Almeida também já recomendou que o Ministério da Agricultura, Pecuária e Abastecimento (Mapa) e a Agência Nacional de Vigilância Sanitária (Anvisa) considerem a literatura mais atual disponível sobre o assunto. O professor e médico veterinário sustenta que há inúmeros estudos disponíveis que comprovam que animais podem se beneficiar do tratamento com canabinoides.
E um dos maiores pontos positivos, segundo ele, é que não oferece os efeitos colaterais dos tratamentos convencionais. Em 2019, Erik Amazonas de Almeida foi o único brasileiro a ministrar uma palestra no 3º Simpósio de Canabis na Medicina Veterinária, realizado em outubro na Califórnia.
Nos EUA, 30 dos 50 estados já legalizaram a maconha com fins medicinais, e Califórnia e Nevada já a utilizam no tratamento de animais, principalmente em casos de artrite, epilepsia e ansiedade.

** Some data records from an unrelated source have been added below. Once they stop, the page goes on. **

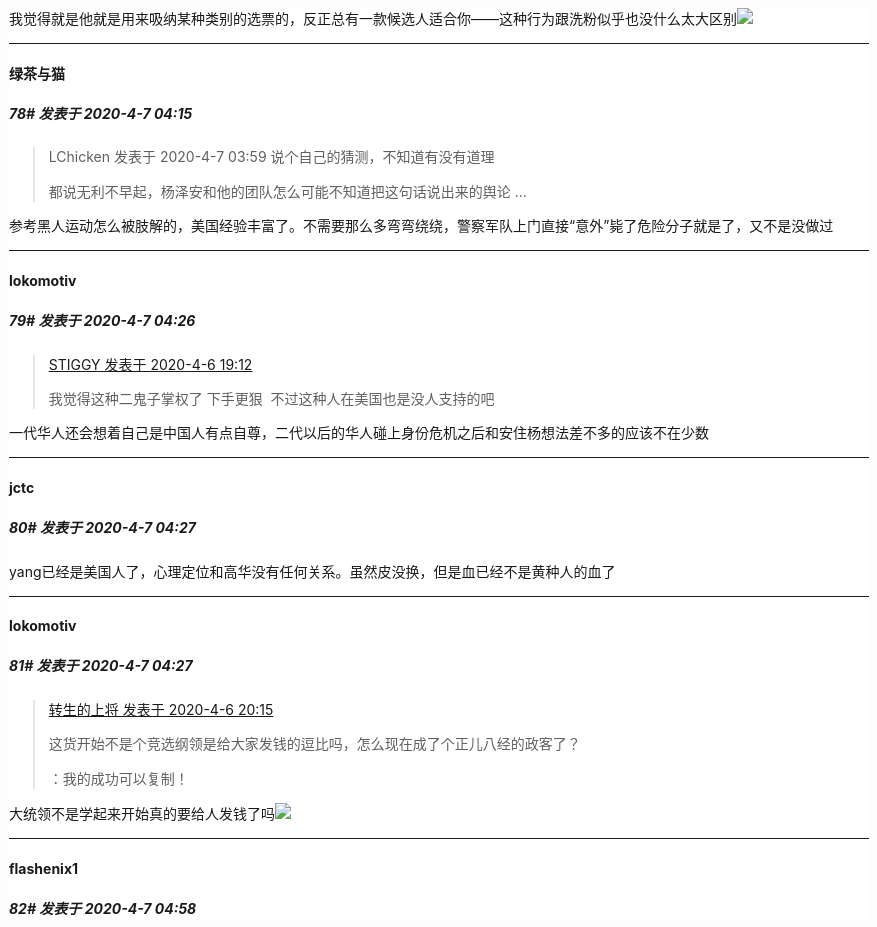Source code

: 
我觉得就是他就是用来吸纳某种类别的选票的，反正总有一款候选人适合你——这种行为跟洗粉似乎也没什么太大区别<img src="https://static.saraba1st.com/image/smiley/face2017/066.png" referrerpolicy="no-referrer">


-----

####  绿茶与猫  
##### 78#       发表于 2020-4-7 04:15


<blockquote>LChicken 发表于 2020-4-7 03:59
说个自己的猜测，不知道有没有道理

都说无利不早起，杨泽安和他的团队怎么可能不知道把这句话说出来的舆论 ...</blockquote>
参考黑人运动怎么被肢解的，美国经验丰富了。不需要那么多弯弯绕绕，警察军队上门直接“意外”毙了危险分子就是了，又不是没做过


-----

####  lokomotiv  
##### 79#       发表于 2020-4-7 04:26


<blockquote><a href="httphttps://bbs.saraba1st.com/2b/forum.php?mod=redirect&amp;goto=findpost&amp;pid=46995393&amp;ptid=1922779" target="_blank">STIGGY 发表于 2020-4-6 19:12</a>

我觉得这种二鬼子掌权了 下手更狠  不过这种人在美国也是没人支持的吧</blockquote>
一代华人还会想着自己是中国人有点自尊，二代以后的华人碰上身份危机之后和安住杨想法差不多的应该不在少数


-----

####  jctc  
##### 80#       发表于 2020-4-7 04:27


yang已经是美国人了，心理定位和高华没有任何关系。虽然皮没换，但是血已经不是黄种人的血了


-----

####  lokomotiv  
##### 81#       发表于 2020-4-7 04:27


<blockquote><a href="httphttps://bbs.saraba1st.com/2b/forum.php?mod=redirect&amp;goto=findpost&amp;pid=46996183&amp;ptid=1922779" target="_blank">转生的上将 发表于 2020-4-6 20:15</a>

这货开始不是个竞选纲领是给大家发钱的逗比吗，怎么现在成了个正儿八经的政客了？

：我的成功可以复制！</blockquote>
大统领不是学起来开始真的要给人发钱了吗<img src="https://static.saraba1st.com/image/smiley/face2017/002.png" referrerpolicy="no-referrer">


-----

####  flashenix1  
##### 82#       发表于 2020-4-7 04:58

Sobre o assunto, o presidente do subcomitê de canabinoides da Associação Americana de Medicina Veterinária, Jeffrey Powers, defende que o momento é de diálogo, porque muitos veterinários relutam até mesmo em falar sobre a maconha por medo de colocarem suas licenças profissionais em risco.
Para quem quiser se inteirar sobre o assunto, no motor de busca PubMed é possível encontrar inúmeros artigos sobre o tema – de autores dos Estados Unidos, Canadá e Israel.